If minimalism resonates so deeply with me then why am I having such an emotional struggle with downsizing so that I can travel more as I try to find my home in this world? I am so fortunate to even have that mobility and freedom to do this and yet I’m wringing my hands over what to with my good electric kettle, my art, my small library of books, the rest of my clothes.
As Nas says in his video, each time I moved, I downsized a little bit more, shed more. The take-only-what-fits-in-your-backpack idea still applies to three suitcases. The blouses, dresses, skirts, pants and jeans that have made it through several moves without being given to friends or donated all mix and match with each other well. Most of them can be hand-washed in the sink. Most of them can be wadded up in suitcases without wrinkling. They all fit me perfectly. The clothes that don’t meet those criteria all got the cut sooner or later.
Once, my sister and I binged watched a few episodes of Hoarders. I’d never seen it before and was shocked that they have staff psychologists as part of the episode formula. They all spoke to this idea that hoarding is a mental health issue, not just a random personality quirk that besets the occasional weirdo.
“You’ll notice that for most of the hoarding is a response to a major loss or a crisis,” my sister explained. There is a definitive “before” and “after” for most of these folks, split in half over a crisis point — a death in the family, a major illness, job loss or divorce.

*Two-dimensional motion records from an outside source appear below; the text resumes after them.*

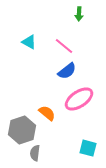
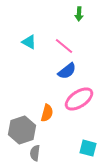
orange semicircle: rotated 66 degrees clockwise
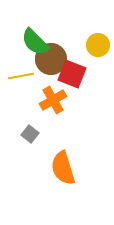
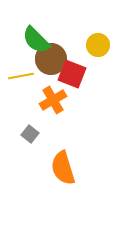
green semicircle: moved 1 px right, 2 px up
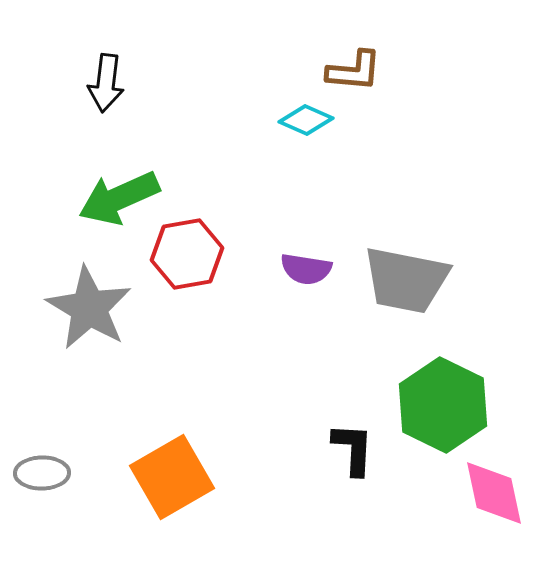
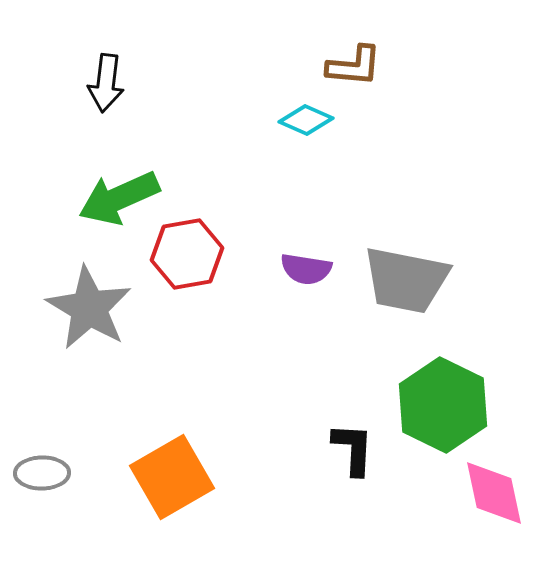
brown L-shape: moved 5 px up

Not only is there an emotional attachment to objects with legitimate sentimental value but there is an assigned value to the potential that many objects represent. One of the psychologists explained that for many people their menagerie of objects represent the person they think they are or want to become.

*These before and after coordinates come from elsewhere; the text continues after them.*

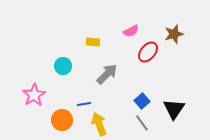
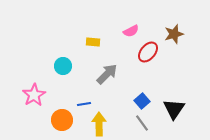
yellow arrow: rotated 20 degrees clockwise
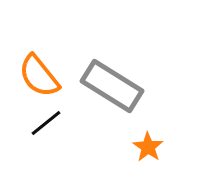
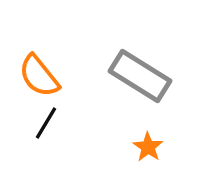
gray rectangle: moved 28 px right, 10 px up
black line: rotated 20 degrees counterclockwise
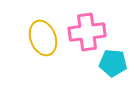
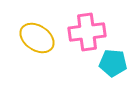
yellow ellipse: moved 6 px left; rotated 36 degrees counterclockwise
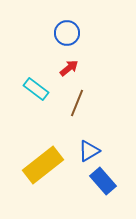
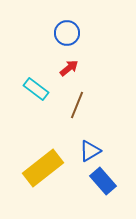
brown line: moved 2 px down
blue triangle: moved 1 px right
yellow rectangle: moved 3 px down
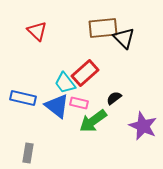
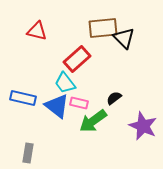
red triangle: rotated 30 degrees counterclockwise
red rectangle: moved 8 px left, 14 px up
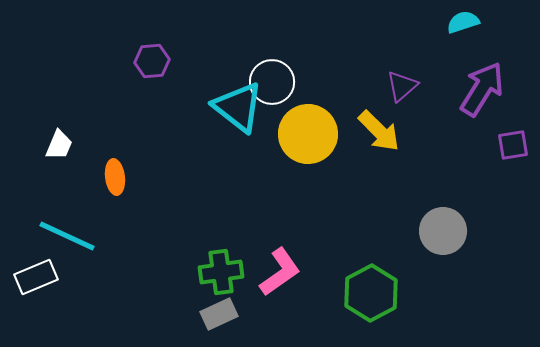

I have moved almost as much as I have traveled in the last five years. A friend of mine described this phase of my life as a “grown-up gap year”. But instead of the proverbial backpacking trip through Europe, I am already an adult with a life’s worth of gadgets and objects, (as Nas puts it.) I have hobbies that require crockpots and drying racks, soap molds, knitting needles and skeins of yarn. I’m trying to teach myself French and Arabic. I’m trying to do yoga and Tabata more consistently.

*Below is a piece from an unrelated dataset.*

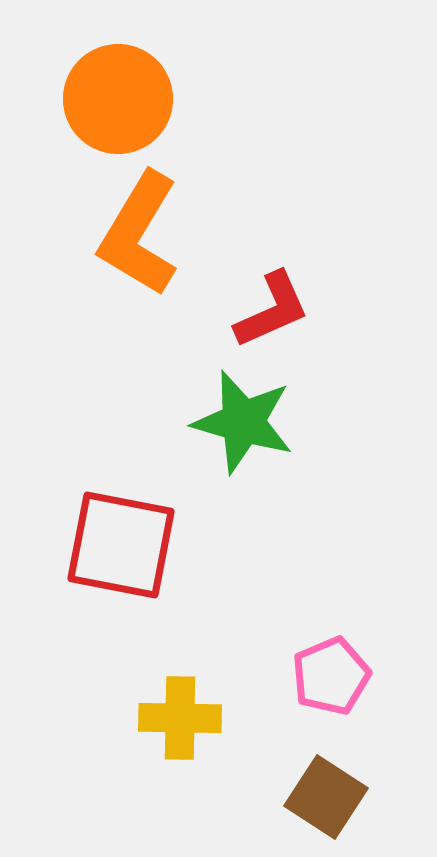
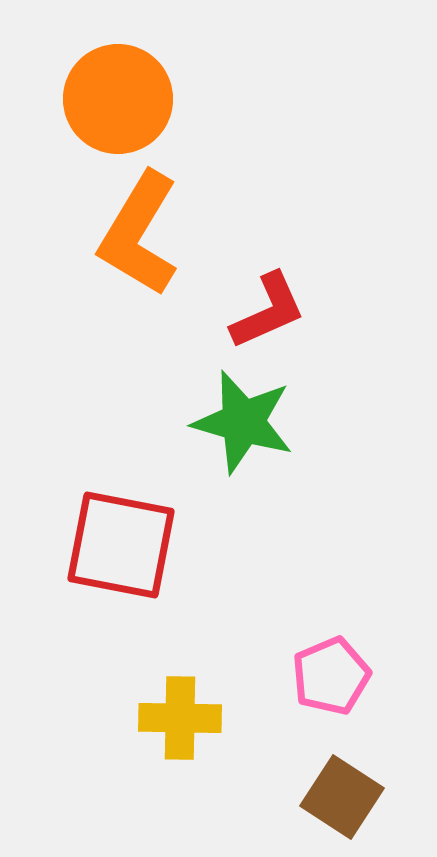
red L-shape: moved 4 px left, 1 px down
brown square: moved 16 px right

So what do I do with the yoga mat and hand weights, immersion blender, cookbooks, my Nana’s paintings and all of the orchids from my ex? What about the gorgeous wooden easel from another ex? The one with a drawer that collapses in on itself like a transformer into a briefcase? What about all these blank canvases? What about the painting of Cinque Terra I’m not the talented, athletic, multilingual, smart, creative, stylish person I want to be yet! I need these things, these accouterments-as-opportunity, to help me. Right? If I need them to truly be myself, who am I without them?
The problem of too much stuff or the problem of space to fill is a luxury. The problem of the former without the latter is a growth opportunity.
Books represent all the knowledge I want to have. But having books doesn’t make you any smarter than traveling makes you interesting. Hanging art doesn’t make you creative, (unless you have an affinity for interior design like my friend Amber).
Just like wearing a cross doesn’t make you a Christian, having paint and paintbrushes doesn’t make you an artist. If you want to be a Christian you have to be kind. If you want to be smart you have to learn, you have to read the books, study the French and Arabic flashcards.
If you want to paint you will find a way with or without the easel. If you want a rich and deep social life with good friends you don’t need to haul glassware from one country to another in order to be a lovely host. Your friends love you for you, not your wine glasses. Consistently spending quality time together is the best way to maintain relationships.
Having does not make you who you are. Being and doing are the only way to become your best self.
I thought my curated collection of things, distilled with every move, physically represented me — who I really am. But they really only represent who I’ve been and who I want to become. And I can do it without the stuff.